# People with adopted rats, how long does it take for them to bond with you?



## preditor22000 (Aug 30, 2015)

I'm gonna adopt some rats in the near future. And I was wondering about how long it will take until they get pet-e. I figure they are probably a gonna be little distant for a while, but I wanted to get sence of about how long it will take before I can start snuggling them and teaching em tricks


----------



## cookiebear<3 (Aug 2, 2013)

Well it depends on their situation before they come to you, neglected rats are obviously usually more nervous than rats that have only had positive experiences with humans. Of course they're all individuals and the more work you put in will also affect it. As a general statement I'd say in probably about a month they'll be comfortable with you, but of course not all rats like doing tricks and snuggling so I'm not using those as markers of comfortableness


----------



## lost_whisper (Nov 11, 2014)

You can never know, It depends on the previous situation of the rats, their age and their personalities and on how much you insist on interacting with them.
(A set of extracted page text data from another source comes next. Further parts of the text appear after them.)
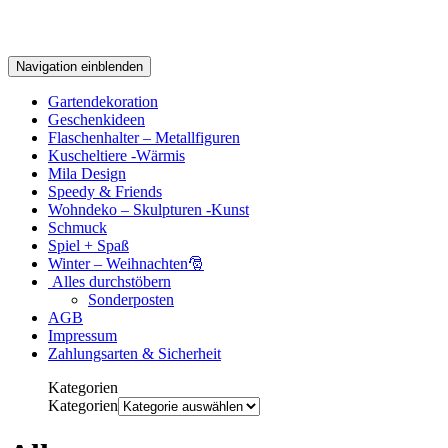
Navigation einblenden
Gartendekoration
Geschenkideen
Flaschenhalter – Metallfiguren
Kuscheltiere -Wärmis
Mila Design
Speedy & Friends
Wohndeko – Skulpturen -Kunst
Schmuck
Spiel + Spaß
Winter – Weihnachten🎅
Alles durchstöbern
Sonderposten
AGB
Impressum
Zahlungsarten & Sicherheit
Kategorien
Kategorien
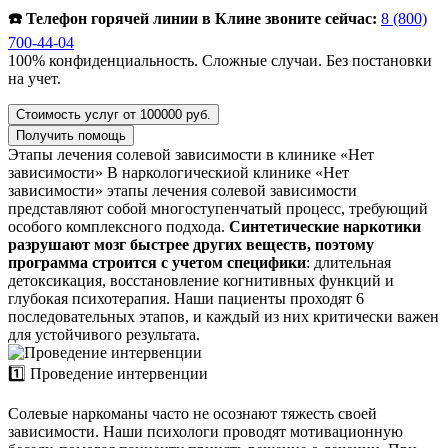
☎️ Телефон горячей линии в Клине звоните сейчас:
8 (800)
700-44-04
100% конфиденциальность. Сложные случаи. Без постановки
на учет.
Стоимость услуг от 100000 руб.
Получить помощь
Этапы лечения солевой зависимости в клинике «Нет
зависимости»
В наркологическиой клинике «Нет
зависимости» этапы лечения солевой зависимости
представляют собой многоступенчатый процесс, требующий
особого комплексного подхода.
Синтетические наркотики
разрушают мозг быстрее других веществ, поэтому
программа строится с учетом специфики
: длительная
детоксикация, восстановление когнитивных функций и
глубокая психотерапия. Наши пациенты проходят 6
последовательных этапов, и каждый из них критически важен
для устойчивого результата.
1️⃣ Проведение интервенции
Солевые наркоманы часто не осознают тяжесть своей
зависимости. Наши психологи проводят мотивационную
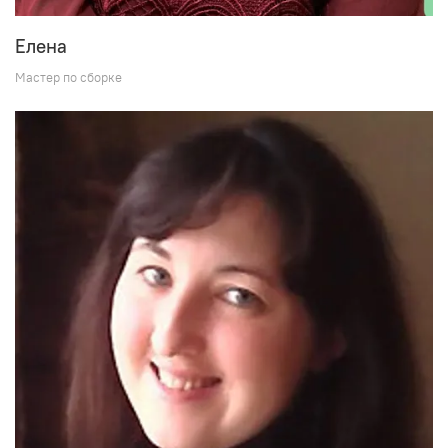
Елена
Мастер по сборке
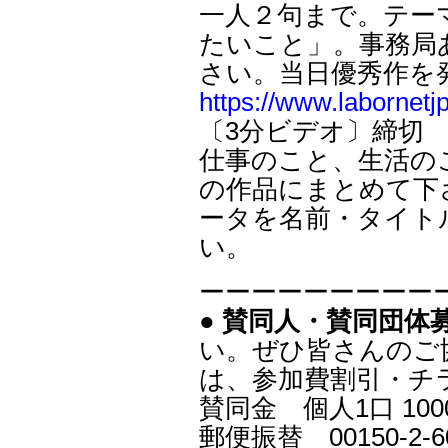
一人２句まで。テーマ
たいこと」。事務局
さい。当日優秀作を
https://www.labornetj
〔3分ビデオ〕締切 
仕事のこと、生活の
の作品にまとめて下
ータを名前・タイト
い。
ーーーーーーーーー
● 賛同人・賛同団体
い。ぜひ皆さんのご
は、参加費割引・チ
賛同金 個人1口 100
郵便振替 00150-2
If you get a couple of rats and leave them alone for a week to "settle down" they will settle down to their cage but will be scared of the stranger that puts food on the bowls and leaves. I guess it's always best to handle them as much as possible, giving them healthy treats and spending time around them, even if you can't really play with them.

It could take from a couple days to even months just like with people and other animals I guess. The first I took in (Sake) accepted me from the 2nd day and started to be happy around me around the 4th day, From there she became a perfect companion, mostly since the other 3 girls arrived and she gained happiness and confidence in general. The three lab girls have been here for like 2 months and like me a lot but are really skittish, I think that's because they are wistars and they just don't like to cuddle as much as Sake, who can sleep for 4 hours on my lap as I pet her belly or even kiss her all over. So one can really never know what to expect I guess.


----------



## loveabull (May 28, 2015)

It might depend on breed. I don't know from rat breeds exactly but I well remember a black and white one and a brown one. The brown one was so terrified of human touch that she would screech when we got her out for cage cleaning. She never was tamed. The white ones with pink eyes have always seemed to be the most people friendly. I hug and kiss our pack regularly and they all wait at the cage door for me.


----------



## livenatso (Sep 14, 2014)

It really depends on their background. My first two were boys and were around 6 months old when I got them. They received very little human attention because they were kept in a tiny cage at the back of a barn for most of their life. They hated human touch, occasionally bit me, ran away often, and screeched whenever i picked them up for probably a few months. I never really managed to fully tame them. They were never snuggly, never wanted to leave their cage, and I couldn't get them to come at their names half the time. My new baby girls however were born at a different shelter and socialized from birth. They took to me immediately the second I got them home and took them out of their carrier.


----------



## Rat Daddy (Sep 25, 2011)

It has a lot to do with which rats you adopt. If you adopt friendly pre-socialized rats from a breeder for example they will be generally friendly from the start. The same goes with many young pups. If you adopt rats that are older and have been screwed up by someone else, it's going to be harder and take longer.

Take some time when you meet your adoption candidates and handle them, play with them a little. If you are at a place where someone puts on welding gloves and handles the rats by the tail, there may be a reason they are being so cautious.

For the most part rats are born sweet, curious and friendly, but if they are neglected or mistreated they can get really screwed up.... Keep in mind rats have very sharp teeth and are generally very fast and agile. So try to make your life easier and more painless by adopting the right rats... 

I know that this might seem unfair to the rats that are harder to adopt, but friendly and sweet rats need good homes too.


----------



## JAnimal (Jul 23, 2014)

Some shelters have baby rats that are usually good with people. My shelter had a mama currently nursing a litter. (She was pregnant when she came in). And they had a pair of 6 week old baby boys which I took!


----------